Developed by Hunter Provyn with input and support from Thomas Krahn (2019).
The haplogroup prediction is backed by a Random Forest model implemented in python using sklearn.
If you tested with FTDNA, you must check the "FTDNA Format" and copy-paste your STR results table row. It will be tab separated like this: 12 15 10 14-17 11...
(Otherwise the necessary transformation of Y-GATA-H4 value to NIST format will not take place.)
In either case, use hyphens to separate palindromes, like 13-15-15-18
While both mentioned haplogroup predictors use a Bayesian-Allele-Frequency approach, this YSEQ predictor uses machine learning with the random forest technique.
Machine learning is in its infancy, so this predictor is unlikely to give you better or more precise results than the Bayesian predictor types, but at least you can consider it as a second opinion
with an independent method.
Note that the YSEQ predictor is based on results of YSEQ customers, but it doesn't reveal the underlying STR profiles and original sample donors (they are not even stored on this web server at all).
A computer based random number generator is the origin for creating random decision trees
which are then just tested with a real life truth set. The teaching process simply selects the best decision trees and uses them for the prediction process.

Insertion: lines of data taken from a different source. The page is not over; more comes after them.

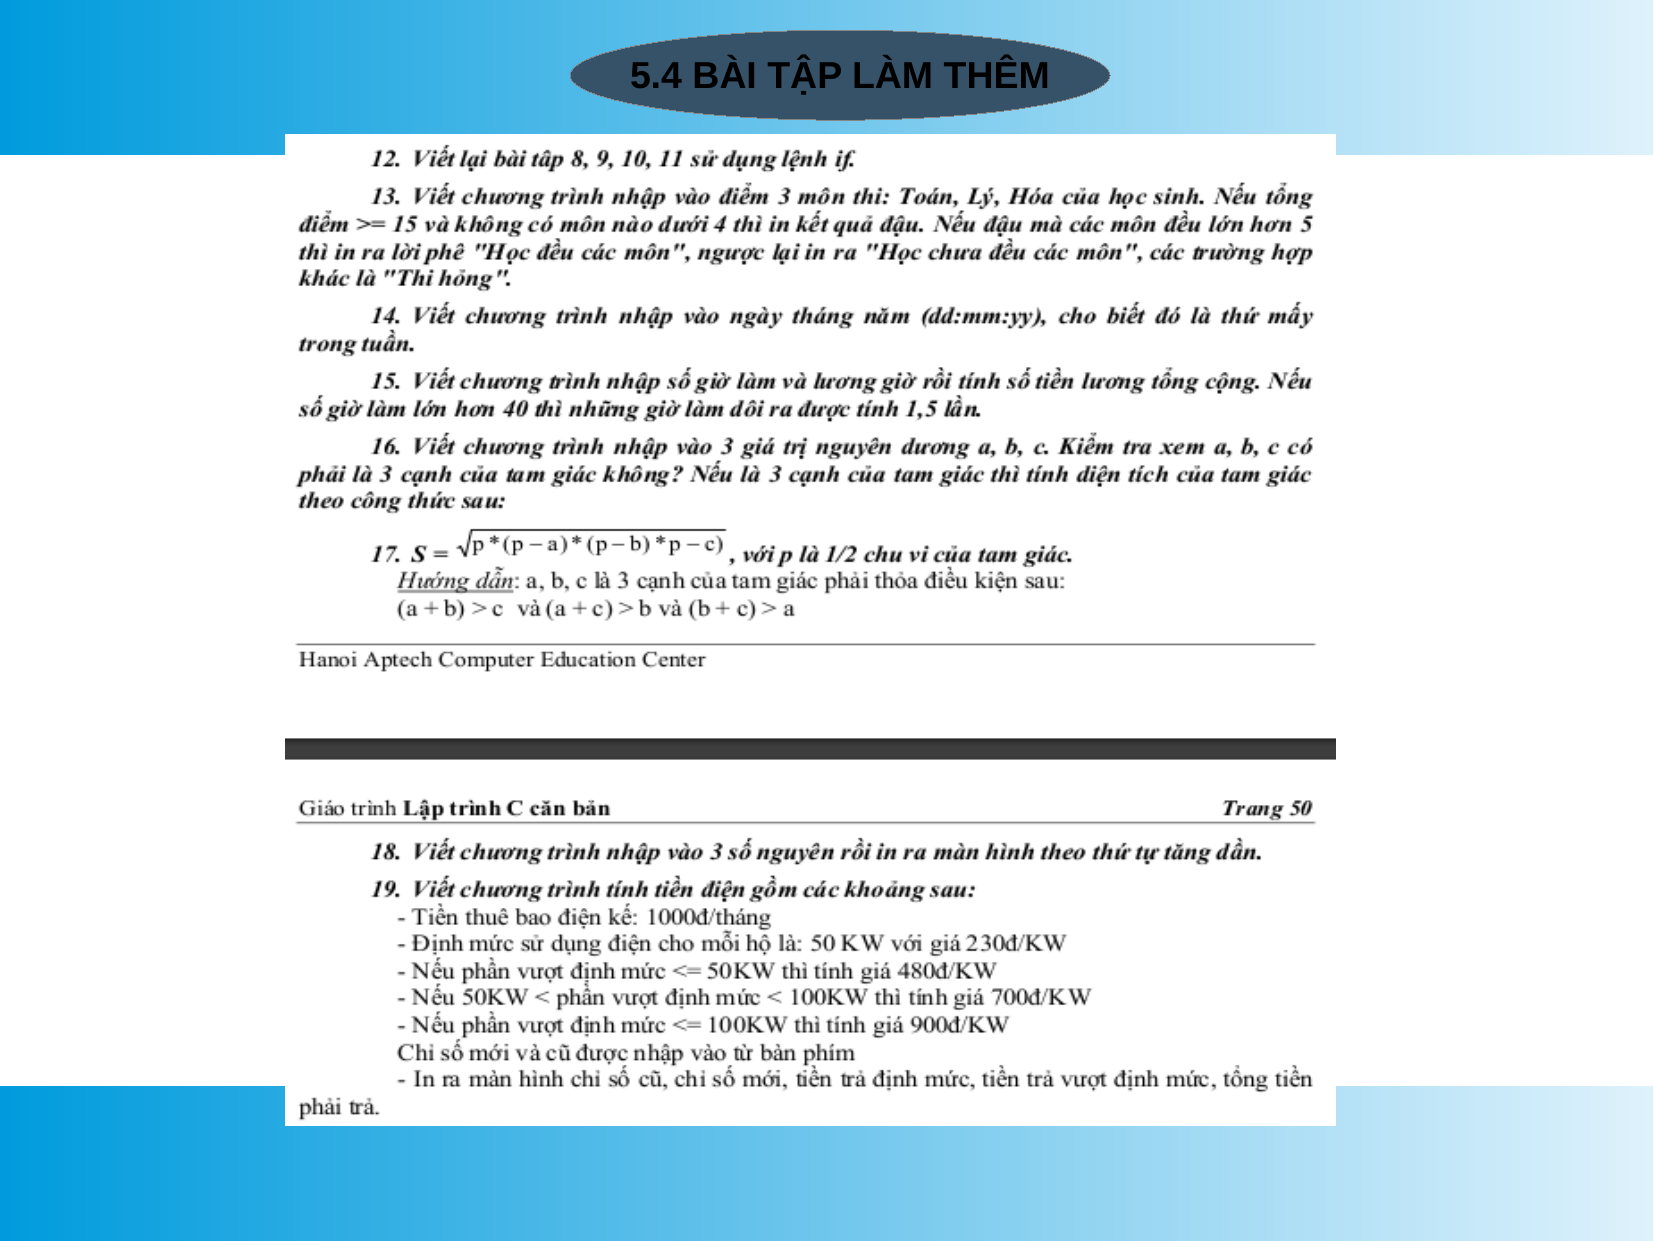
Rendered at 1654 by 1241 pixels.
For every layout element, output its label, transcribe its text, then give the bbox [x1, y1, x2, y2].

text_box 5.4 BÀI TẬP LÀM THÊM [570, 30, 1111, 121]
picture [285, 134, 1336, 1127]
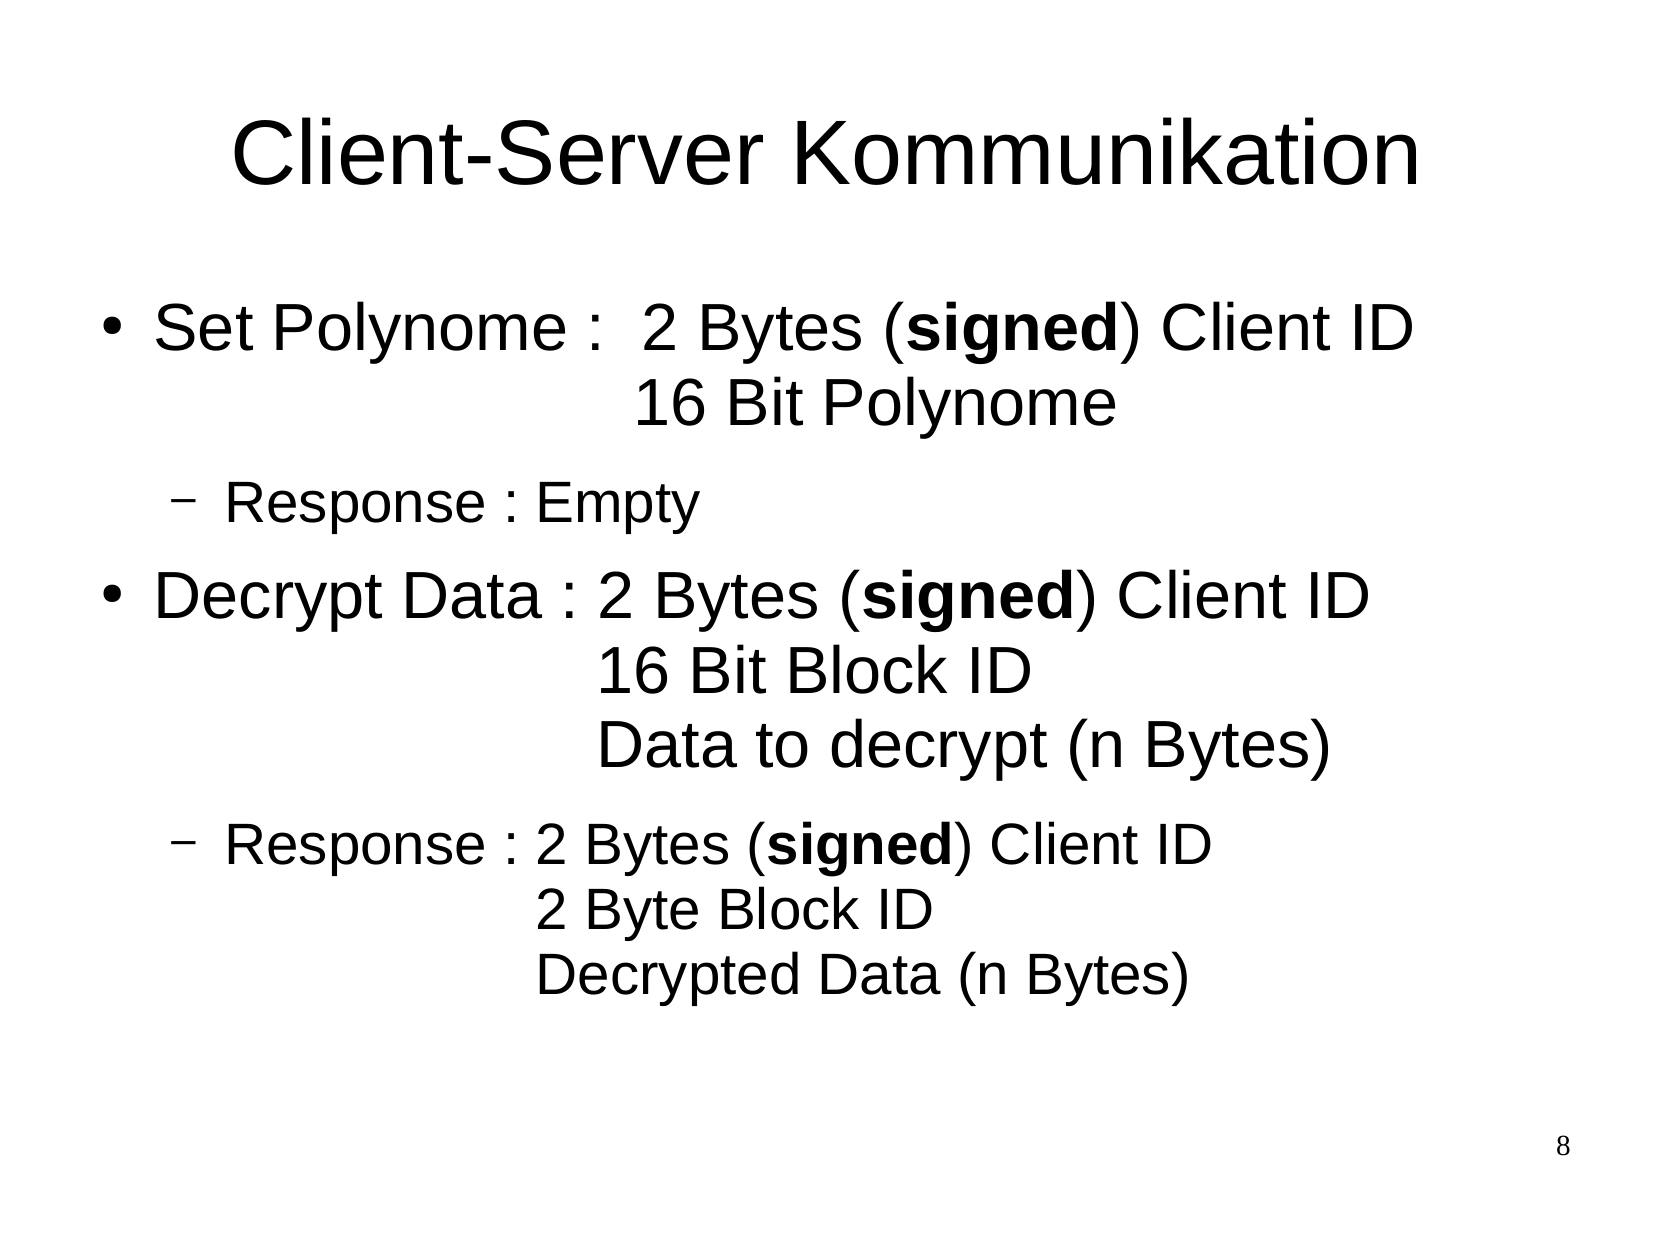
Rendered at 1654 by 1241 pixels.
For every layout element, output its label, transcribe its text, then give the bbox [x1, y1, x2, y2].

list Set Polynome : 2 Bytes (signed) Client ID 16 Bit Polynome Response : Empty Decrypt Data : 2 Bytes (signed) Client ID 16 Bit Block ID Data to decrypt (n Bytes) Response : 2 Bytes (signed) Client ID 2 Byte Block ID Decrypted Data (n Bytes) [82, 290, 1571, 1241]
title Client-Server Kommunikation [82, 49, 1571, 257]
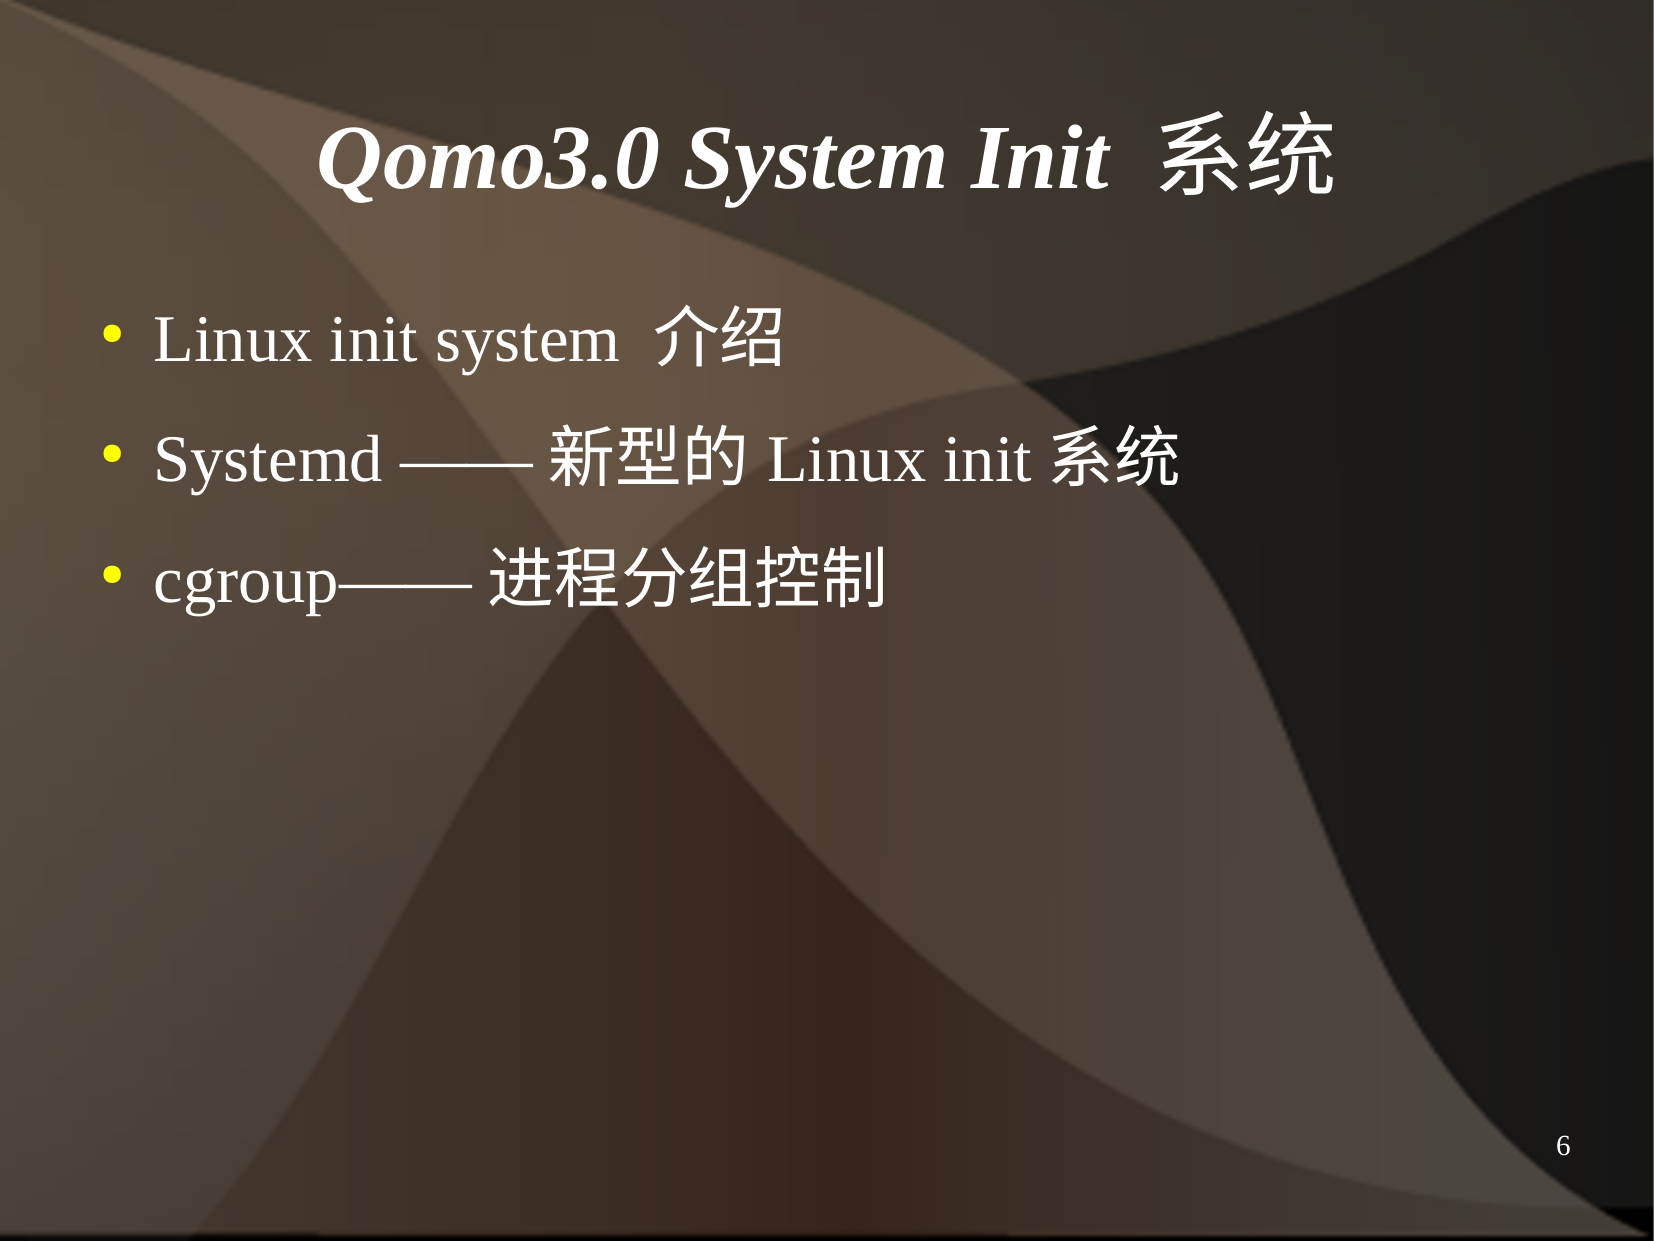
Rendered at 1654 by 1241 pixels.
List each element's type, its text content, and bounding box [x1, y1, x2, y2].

picture [0, 0, 1654, 1241]
list Linux init system 介绍 Systemd ——新型的Linux init系统 cgroup——进程分组控制 [82, 290, 1571, 1109]
title Qomo3.0 System Init 系统 [82, 49, 1571, 257]
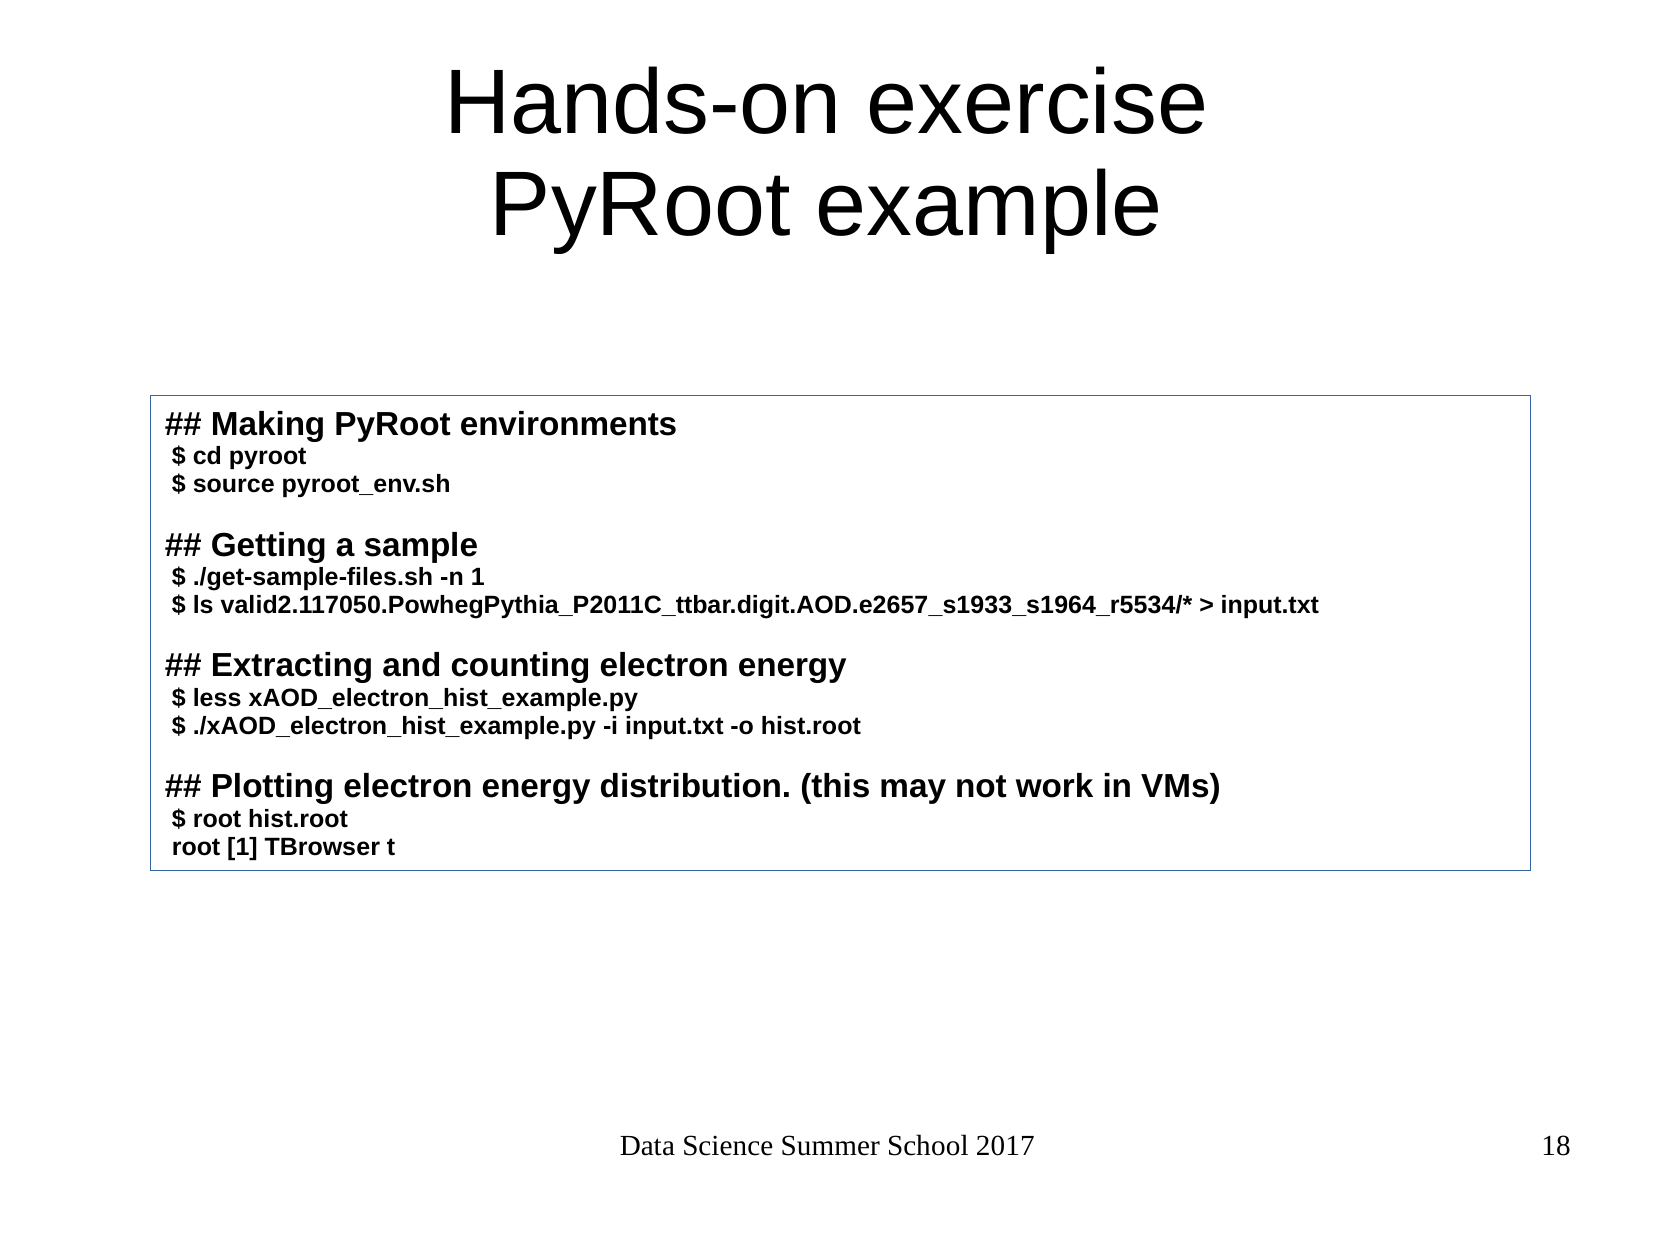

Please consider this beta version as an experiment which is largely untested and which needs a lot of improvements for reliable haplogroup predictions. We hope that when the number of samples increases, more and more
outlier cases will be covered and considered for the prediction. We hope that this tool will become useful for the genetic genealogy community. The YSEQ Haplogroup Predictor comes with no warranty, explicit or implied.